Boston has been able to bounce back so often this season mainly due to coach Ime Udoka's ability to make adjustments and reinforce the importance of ball movement within the offense. The most significant difference between the two teams is Golden State's lack of two-way players. Boston's desire to exploit certain mismatches lured the Celtics back into playing isolation instead of driving, kicking and utilizing all five players on the floor. As a result, the off-ball movement decreased dramatically, causing the Celtics' ball-handlers (mostly Jayson Tatum) to get trapped and settle for poor shots in the paint. Eliminating turnovers isn't just a matter of discipline for the Celtics. It's a natural byproduct of doing the little things that made them the best team in the NBA during the second half of the season.

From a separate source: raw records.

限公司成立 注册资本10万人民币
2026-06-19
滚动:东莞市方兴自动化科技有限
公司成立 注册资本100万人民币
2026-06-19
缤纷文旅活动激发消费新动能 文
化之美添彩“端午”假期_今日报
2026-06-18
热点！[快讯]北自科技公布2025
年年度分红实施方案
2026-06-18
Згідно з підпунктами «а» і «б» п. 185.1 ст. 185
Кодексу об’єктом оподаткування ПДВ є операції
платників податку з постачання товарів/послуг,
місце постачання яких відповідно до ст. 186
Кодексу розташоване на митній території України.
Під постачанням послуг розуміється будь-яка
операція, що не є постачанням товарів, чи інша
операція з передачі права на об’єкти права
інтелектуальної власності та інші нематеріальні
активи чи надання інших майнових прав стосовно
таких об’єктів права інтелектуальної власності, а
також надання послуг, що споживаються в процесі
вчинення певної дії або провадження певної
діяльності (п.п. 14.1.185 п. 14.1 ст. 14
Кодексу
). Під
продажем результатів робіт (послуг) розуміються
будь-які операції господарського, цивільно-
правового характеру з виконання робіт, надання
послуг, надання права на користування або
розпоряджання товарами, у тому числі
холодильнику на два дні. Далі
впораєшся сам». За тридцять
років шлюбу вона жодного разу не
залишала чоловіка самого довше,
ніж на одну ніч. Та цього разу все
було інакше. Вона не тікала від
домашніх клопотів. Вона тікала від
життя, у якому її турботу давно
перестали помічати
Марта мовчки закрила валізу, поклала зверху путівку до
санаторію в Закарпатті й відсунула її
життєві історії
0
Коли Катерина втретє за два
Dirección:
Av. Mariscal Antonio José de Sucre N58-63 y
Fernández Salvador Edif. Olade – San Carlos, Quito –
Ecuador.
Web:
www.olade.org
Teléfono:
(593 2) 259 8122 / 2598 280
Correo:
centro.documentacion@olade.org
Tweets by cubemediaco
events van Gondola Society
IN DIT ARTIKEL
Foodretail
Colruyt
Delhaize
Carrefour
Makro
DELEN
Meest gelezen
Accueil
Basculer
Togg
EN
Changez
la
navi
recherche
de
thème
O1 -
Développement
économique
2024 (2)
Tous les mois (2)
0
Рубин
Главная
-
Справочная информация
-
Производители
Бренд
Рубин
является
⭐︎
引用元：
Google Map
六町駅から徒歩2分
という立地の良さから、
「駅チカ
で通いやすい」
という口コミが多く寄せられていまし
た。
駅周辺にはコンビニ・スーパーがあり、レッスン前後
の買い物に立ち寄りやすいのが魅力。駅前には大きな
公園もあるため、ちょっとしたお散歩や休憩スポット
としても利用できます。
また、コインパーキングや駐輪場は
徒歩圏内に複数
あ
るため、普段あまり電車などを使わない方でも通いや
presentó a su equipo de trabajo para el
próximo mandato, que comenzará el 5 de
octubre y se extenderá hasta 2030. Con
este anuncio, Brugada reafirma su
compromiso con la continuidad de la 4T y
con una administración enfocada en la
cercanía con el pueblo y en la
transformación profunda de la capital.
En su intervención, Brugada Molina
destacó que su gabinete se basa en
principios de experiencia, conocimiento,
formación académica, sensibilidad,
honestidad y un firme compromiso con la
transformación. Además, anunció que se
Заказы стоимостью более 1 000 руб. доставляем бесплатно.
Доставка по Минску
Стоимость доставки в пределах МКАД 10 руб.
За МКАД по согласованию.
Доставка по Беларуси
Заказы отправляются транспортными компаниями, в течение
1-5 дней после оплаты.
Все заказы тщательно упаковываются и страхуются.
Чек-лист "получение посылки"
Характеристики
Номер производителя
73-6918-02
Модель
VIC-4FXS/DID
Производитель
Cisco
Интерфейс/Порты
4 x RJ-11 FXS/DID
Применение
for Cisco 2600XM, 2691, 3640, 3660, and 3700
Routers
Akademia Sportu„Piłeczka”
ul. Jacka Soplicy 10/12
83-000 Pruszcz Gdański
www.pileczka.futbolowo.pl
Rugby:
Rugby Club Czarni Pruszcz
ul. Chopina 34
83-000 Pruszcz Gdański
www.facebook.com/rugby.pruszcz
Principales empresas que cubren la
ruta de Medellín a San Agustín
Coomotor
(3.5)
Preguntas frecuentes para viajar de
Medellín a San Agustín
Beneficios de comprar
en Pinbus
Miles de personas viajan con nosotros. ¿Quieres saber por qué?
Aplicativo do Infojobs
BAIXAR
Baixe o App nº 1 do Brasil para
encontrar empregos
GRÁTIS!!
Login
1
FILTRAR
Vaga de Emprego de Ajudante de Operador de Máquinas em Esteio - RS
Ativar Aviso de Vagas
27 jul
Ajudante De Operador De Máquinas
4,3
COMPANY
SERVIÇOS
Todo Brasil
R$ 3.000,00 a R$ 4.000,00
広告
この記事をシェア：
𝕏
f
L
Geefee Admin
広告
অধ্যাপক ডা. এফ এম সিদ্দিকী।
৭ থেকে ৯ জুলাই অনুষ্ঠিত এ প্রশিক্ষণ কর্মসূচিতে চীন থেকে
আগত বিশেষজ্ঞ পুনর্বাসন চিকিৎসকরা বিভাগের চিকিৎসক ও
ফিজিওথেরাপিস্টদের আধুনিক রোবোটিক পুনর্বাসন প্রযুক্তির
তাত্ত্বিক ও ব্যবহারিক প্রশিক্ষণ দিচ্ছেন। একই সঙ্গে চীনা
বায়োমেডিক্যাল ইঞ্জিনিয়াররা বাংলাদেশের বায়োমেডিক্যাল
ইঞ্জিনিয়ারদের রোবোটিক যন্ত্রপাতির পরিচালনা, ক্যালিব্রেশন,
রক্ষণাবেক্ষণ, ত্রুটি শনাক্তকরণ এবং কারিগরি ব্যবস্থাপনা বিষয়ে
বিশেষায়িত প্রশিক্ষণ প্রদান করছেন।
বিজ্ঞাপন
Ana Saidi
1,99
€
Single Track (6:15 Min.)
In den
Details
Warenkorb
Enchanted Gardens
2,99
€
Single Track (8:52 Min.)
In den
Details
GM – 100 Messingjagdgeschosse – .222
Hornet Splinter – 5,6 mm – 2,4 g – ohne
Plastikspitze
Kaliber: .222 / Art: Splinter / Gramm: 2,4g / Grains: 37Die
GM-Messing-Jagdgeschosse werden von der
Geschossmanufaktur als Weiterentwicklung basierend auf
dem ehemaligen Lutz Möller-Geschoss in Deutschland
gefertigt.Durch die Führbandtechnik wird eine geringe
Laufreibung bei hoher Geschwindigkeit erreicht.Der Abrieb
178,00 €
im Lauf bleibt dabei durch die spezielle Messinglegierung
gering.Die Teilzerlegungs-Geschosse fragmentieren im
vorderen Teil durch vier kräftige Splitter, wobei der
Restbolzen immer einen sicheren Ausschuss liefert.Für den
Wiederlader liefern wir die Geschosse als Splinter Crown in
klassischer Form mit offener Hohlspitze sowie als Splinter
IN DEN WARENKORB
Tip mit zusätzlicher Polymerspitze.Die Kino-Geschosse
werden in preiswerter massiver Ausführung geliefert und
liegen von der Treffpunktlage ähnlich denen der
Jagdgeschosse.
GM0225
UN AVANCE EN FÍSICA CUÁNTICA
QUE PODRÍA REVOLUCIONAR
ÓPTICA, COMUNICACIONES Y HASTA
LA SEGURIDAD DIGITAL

If Golden State commits to having Draymond Green bottle up Jaylen Brown, I am confident that we see Marcus Smart play a larger role in driving to the paint and initiating the ball movement that will be key to getting the offense back on track. The driving forces behind Boston's blowout loss Sunday night are correctable, and I am confident in Udoka getting his team prepared to take back the series. On Monday, I detailed why I was surprised to see the Celtics move to the underdog role despite earning home court in Golden State. I am betting the better team stops beating itself, and Boston covers with a big win to take a 2-1 series lead.